Opinion | ChatGPT can create academic dependency

Don’t use ChatGPT to plagiarize, instead learn how to enhance your own writing.

Luke Krchak, Opinions Contributor


ChatGPT has risen to stardom this past year, leading the artificial intelligence version of the Industrial Revolution.

ChatGPT is a closed AI, meaning that it still requires direct user input and responds with information that it has collected all over the internet. Future AI could create new information rather than splicing together old information.

Part of college is doing the assignments offered by classes to best prepare you and your brain for life after college. ChatGPT should be used like a calculator to enhance your use of math but not to complete the assignment for you. The University of Iowa should limit ChatGPT to prevent plagiarism.

ChatGPT can show quick examples of what a writing sample should look like. However, using ChatGPT to complete the assignment itself would skip the skills learned from the assignment.

This is one of the main reasons ChatGPT should not be used in the classroom — it lacks original thinking.

Assignments big and small over the semester are often used to show a personal side from the student, asking how to apply the materials to their lives and interests. It is important to know not only hard skills like writing and mathematics, but also to be able to think on your own.

The use of ChatGPT for plagiarism is just another way to ensure students learn less and are not as useful for the next generation of society. The future will use AI, so ChatGPT does have some place in the classroom and in daily life. But it is wise to still train skills with limited AI use.

In my testing of ChatGPT, I have found it often breaks conventions taught on how to write papers. It also lacks a prime interest to me — a heart or a soul. It reads like it does not care about the topic, and to me, writing can show off your passion about your research or of something you created.

The writing seems to answer the question in the most logical sense. When asked to write about the American Civil War, it states the war was brutal on civilians. It does not add how the people felt or how the writer feels about it.

Another thing to note from these tests is that ChatGPT can write about something that does not exist and act like it does.

I asked it to write a research paper on “Gligs Bosani,” a fake particle.
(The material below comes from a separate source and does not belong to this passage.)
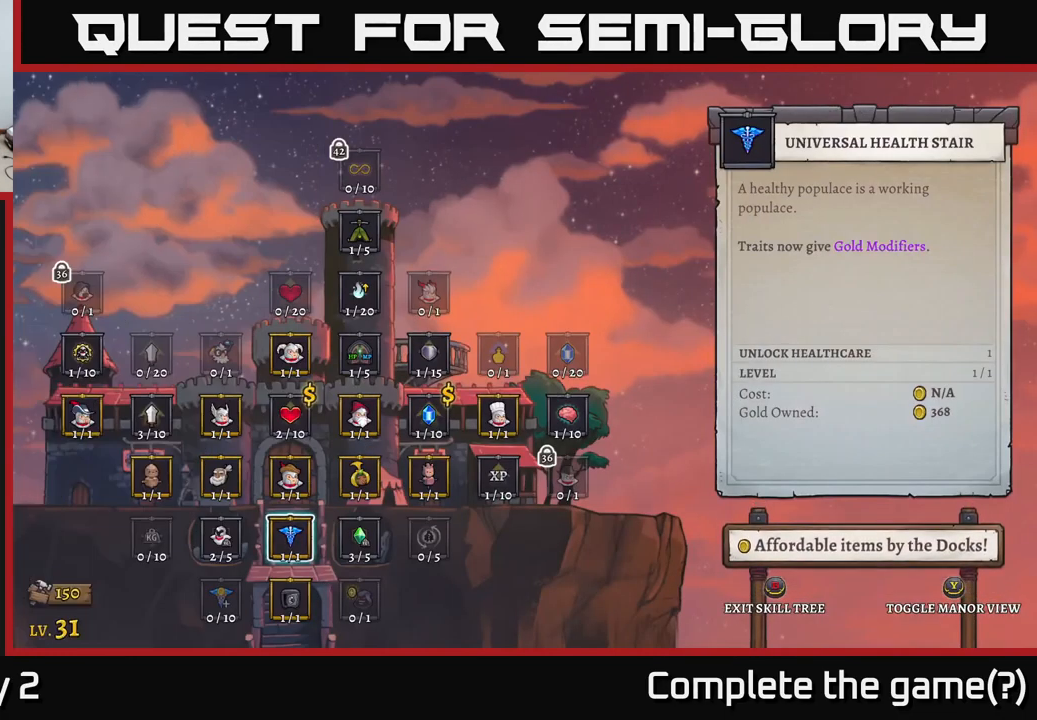
{"buttons": [], "left_stick": "center", "right_stick": "center", "events": []}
It wrote that this particle was discovered in the ‘90s and how the Large Hadron Collider discovered it.

The Higgs Boson is a real particle proposed in 1964 and discovered in 2012 with the LHC, which gives particles mass. ChatGPT spliced information about the Higgs Boson with new information about the “Gligs Bosani.”

ChatGPT has a way to go before it can achieve human writing, and even then, what is the point? If I ask it to write a play, it can meet the parameters of the input but doesn’t add anything more. There is no personality, no hidden meaning, and no sense of individuality.

The UI trains more than the next generation of authors, but writing is still a personal endeavor. It is another skill to be trained in, even if you don’t want to be the next Shakespeare.

The UI should find ways to stop ChatGPT plagiarism and encourage writing from all disciplines.


Columns reflect the opinions of the authors and are not necessarily those of the Editorial Board, The Daily Iowan, or other organizations in which the author may be involved.